-- Problem to solve --
Search the records for the string "listed" and return each line that has it.

_ _ _

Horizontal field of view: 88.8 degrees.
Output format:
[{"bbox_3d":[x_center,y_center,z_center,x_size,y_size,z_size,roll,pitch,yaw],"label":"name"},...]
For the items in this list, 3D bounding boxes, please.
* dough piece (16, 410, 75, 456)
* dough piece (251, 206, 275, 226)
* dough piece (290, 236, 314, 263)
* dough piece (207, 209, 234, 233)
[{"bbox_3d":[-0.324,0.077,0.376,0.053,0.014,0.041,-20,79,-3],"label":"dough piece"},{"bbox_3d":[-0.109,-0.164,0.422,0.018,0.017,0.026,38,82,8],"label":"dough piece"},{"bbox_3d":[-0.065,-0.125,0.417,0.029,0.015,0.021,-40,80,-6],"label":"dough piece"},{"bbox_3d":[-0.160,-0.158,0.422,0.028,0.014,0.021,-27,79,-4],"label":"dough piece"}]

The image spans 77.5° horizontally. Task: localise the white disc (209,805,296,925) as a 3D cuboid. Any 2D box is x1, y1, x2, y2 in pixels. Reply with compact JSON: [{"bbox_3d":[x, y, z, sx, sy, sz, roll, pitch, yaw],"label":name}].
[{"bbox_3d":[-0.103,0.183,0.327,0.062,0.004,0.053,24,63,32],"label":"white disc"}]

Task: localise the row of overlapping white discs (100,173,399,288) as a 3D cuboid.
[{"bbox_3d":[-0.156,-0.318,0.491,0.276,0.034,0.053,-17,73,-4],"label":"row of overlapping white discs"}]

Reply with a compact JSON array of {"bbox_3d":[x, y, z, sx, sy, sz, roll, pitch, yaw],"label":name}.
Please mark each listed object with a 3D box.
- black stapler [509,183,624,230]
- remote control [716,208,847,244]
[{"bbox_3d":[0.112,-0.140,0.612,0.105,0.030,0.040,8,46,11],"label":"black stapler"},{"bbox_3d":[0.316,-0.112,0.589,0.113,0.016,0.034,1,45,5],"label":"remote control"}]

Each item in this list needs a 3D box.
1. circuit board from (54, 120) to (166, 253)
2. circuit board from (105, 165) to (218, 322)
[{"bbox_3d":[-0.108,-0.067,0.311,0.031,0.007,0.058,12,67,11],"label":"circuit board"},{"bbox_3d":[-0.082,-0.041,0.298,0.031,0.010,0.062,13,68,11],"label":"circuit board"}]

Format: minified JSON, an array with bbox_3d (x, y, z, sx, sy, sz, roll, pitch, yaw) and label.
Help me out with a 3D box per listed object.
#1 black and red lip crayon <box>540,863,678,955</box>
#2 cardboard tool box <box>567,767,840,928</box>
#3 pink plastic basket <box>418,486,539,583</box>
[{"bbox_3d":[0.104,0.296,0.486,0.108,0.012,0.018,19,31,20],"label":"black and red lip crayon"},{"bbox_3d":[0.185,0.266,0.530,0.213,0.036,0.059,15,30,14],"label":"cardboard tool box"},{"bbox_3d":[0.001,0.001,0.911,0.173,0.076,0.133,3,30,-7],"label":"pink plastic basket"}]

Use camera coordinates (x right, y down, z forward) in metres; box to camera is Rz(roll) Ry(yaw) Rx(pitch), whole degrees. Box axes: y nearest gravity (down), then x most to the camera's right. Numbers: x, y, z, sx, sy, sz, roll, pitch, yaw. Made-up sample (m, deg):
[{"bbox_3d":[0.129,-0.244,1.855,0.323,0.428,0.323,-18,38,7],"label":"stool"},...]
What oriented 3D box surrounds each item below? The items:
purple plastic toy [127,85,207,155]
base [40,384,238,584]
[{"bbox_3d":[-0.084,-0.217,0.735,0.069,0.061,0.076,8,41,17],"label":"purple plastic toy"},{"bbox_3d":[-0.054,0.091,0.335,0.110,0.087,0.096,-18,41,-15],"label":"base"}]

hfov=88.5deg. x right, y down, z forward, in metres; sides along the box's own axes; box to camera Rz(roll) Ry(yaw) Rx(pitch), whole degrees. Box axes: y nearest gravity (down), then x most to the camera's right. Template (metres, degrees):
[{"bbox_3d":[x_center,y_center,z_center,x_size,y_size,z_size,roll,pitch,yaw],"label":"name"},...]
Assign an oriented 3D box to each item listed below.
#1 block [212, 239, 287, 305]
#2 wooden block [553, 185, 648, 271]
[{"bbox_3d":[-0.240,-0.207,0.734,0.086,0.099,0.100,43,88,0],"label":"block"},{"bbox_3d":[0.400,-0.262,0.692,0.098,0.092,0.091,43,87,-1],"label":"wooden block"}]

_ _ _

-- Answer to the exercise --
Please mark each listed object with a 3D box.
Help me out with a 3D box per listed object.
Assign an oriented 3D box to each item listed below.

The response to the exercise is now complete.